A smaller percentage (<20%) of respondents in both groups use anti-VEGF therapy in cases of non-PDR without DME.

Although almost 90% of respondents are aware of PANORAMA, it will have little effect on how clinicians manage non-PDR without DME. Initial treatment of phakic patients with DME is overwhelmingly bevacizumab in the U.S. (65%), but aflibercept outside the U.S. (41%). Intravitreal steroids are still reserved for suboptimal responders. Treating fovea-involving clinically significant DME before a patient undergoes cataract surgery is overwhelmingly the preferred treatment strategy.

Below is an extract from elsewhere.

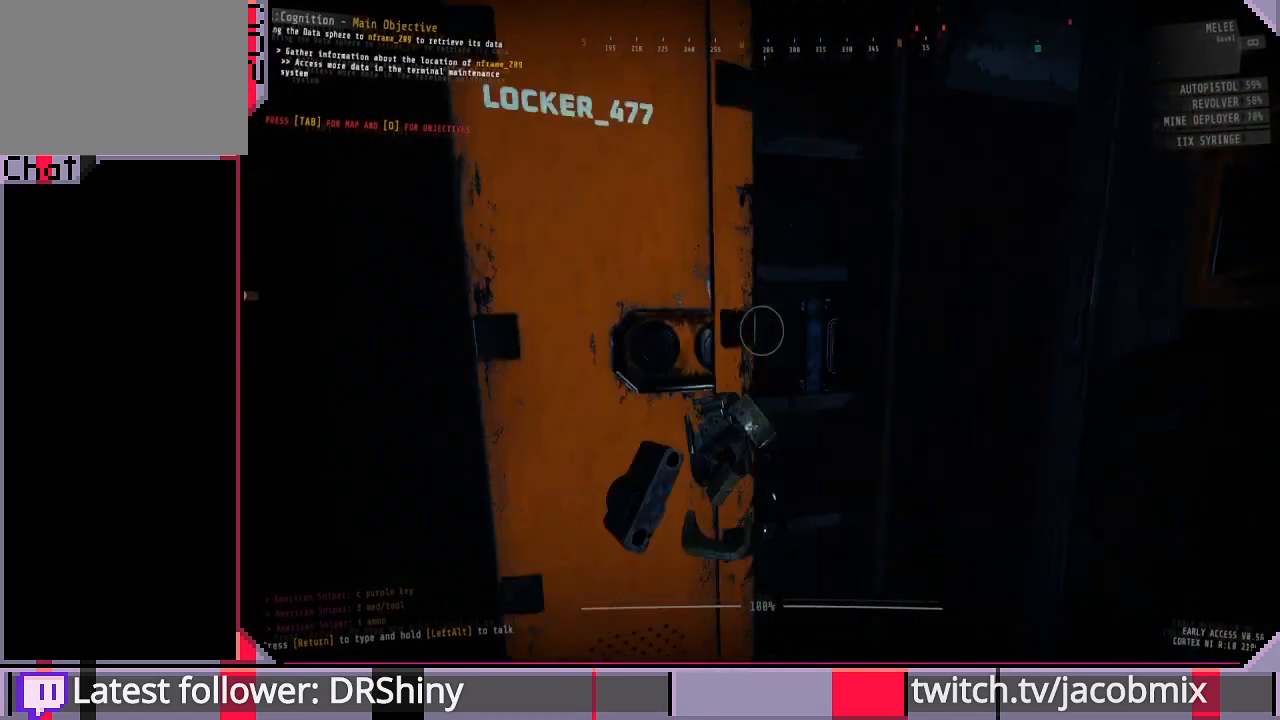
{"keys": [], "mouse": [], "events": [[67, "ctrl", "up"], [167, "d", "down"], [167, "w", "down"], [300, "d", "up"], [333, "w", "up"]]}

The results of the SCORE2 study has not altered management strategy among clinicians in the treatment of retinal vein occlusion (RVO). In asymptomatic patients without macular edema, observation is a common treatment strategy in central RVO.

Pharmacology

Clinicians will switch anti-VEGFs if vision does not improve or worsens, or if there is insufficient fluid retention. In the U.S., clinicians are likely to switch to a different anti-VEGF, but more international respondents (33%) would consider switching to a steroid than their U.S. counterparts (8.2%).

Prefilled syringes have not made much of a difference in which anti-VEGF clinicians prefer to use.
Half the U.S. respondents have found more insurers are mandating step therapy, or increased requirements for prior authorization.

Although voretigene neparvovec received approval in 2018, 21% of international respondents are unaware of the gene therapy (approved for inherited retinal dystrophies). More importantly, however, is that for the most part, clinicians do not have patients who could benefit from the treatment.